When asked how the Government was addressing the impact of inflation on vulnerable populations, Pittman said that over the past couple of years, there have been a number initiatives to assist the most vulnerable populations.
“There have been gradual increases in the Cook Islands minimum wage, which rose by 5.5% on 1 July 2024. There have also been increases in some of the social welfare payments for our most vulnerable like the caregivers’ allowances and destitute payment.”
For addressing the potential impact of inflation on economic growth, Pittman said: “As a small open economy without a central bank, the Cook Islands has limited tools to directly control inflation, especially since it relies heavily on imports from countries like New Zealand.”
“However, supply chain improvements can help manage the impact of inflation on economic growth.”
Chamber of Commerce’s Hosking-Tinirau said there have been concerns from businesses about a continued upward pressure on the costs of goods and wages.
While many, for example, in food and beverage have lifted their prices to counter the rising costs, feedback from some tourists would suggest that prices are quite steep compared to their home countries.
“With our economy heavily influenced by what is happening in NZ, we carry more of a burden due to lower wages and this makes it extremely challenging for many,” Hosking-Tinirau added.
Hosking-Tinirau said that there are a few areas in which the Government could assist local businesses.
These include introducing some incentives by way of depreciation to stimulate investment in domestic accommodation, allow members of the Cook Islands superfund to borrow a percentage of their contributions for housing builds/purchases similar to the model in Samoa as well as subsidising domestic freight from the Pa Enua to reduce prices and reliance on imported fruit and vegetables, thus providing stimulation to the Pa Enua.

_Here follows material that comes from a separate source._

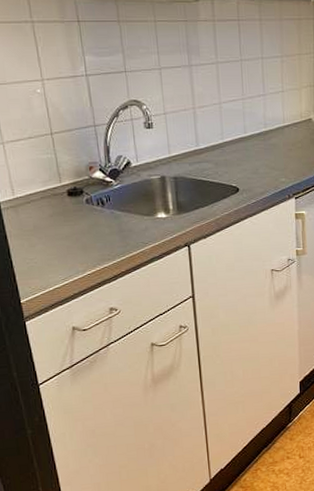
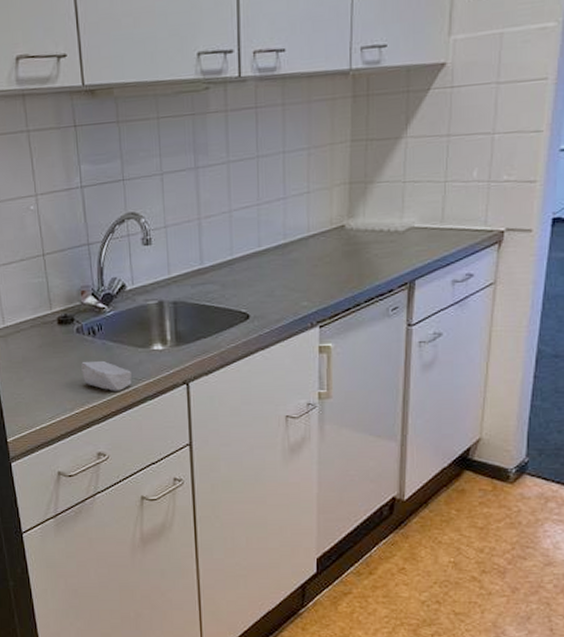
soap bar: none [91,227,139,254] -> present [81,360,132,391]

“And to assist with labour and skills shortages, add hospitality and tourism to the secondary school curriculums, and make it easier for tourists to transition to working visa for short term contracts. This will assist in filling positions in the busy season and for voids for sudden departures occur,” Hosking-Tinirau said.
“These are just a few areas that would greatly assist businesses (and consumers) and we believe would result in economic growth.”
Renowned local carver, Mike Tavioni, shared that inflation causes more than just the cost of products and goods, as it is also affecting the country’s population.
“The government is spending money for overseas travel which is about half a million but no one talk about poor health and costing referrals over million dollars. We will save our referral money if we educate our people to eat properly and produce their own food,” Tavioni said.
“So inflation is because we are dependent on imported food and that’s why some people are moving overseas because it’s getting more expensive here and they don’t know how to plant taro and survive from the plantation and the sea.”
Tavioni said that one of the easiest and most effective solutions to inflation is to teach the younger generation how to plant and produce.
He survives and relies heavily on catching local chicken to cook, his pigs and produce from his plantation.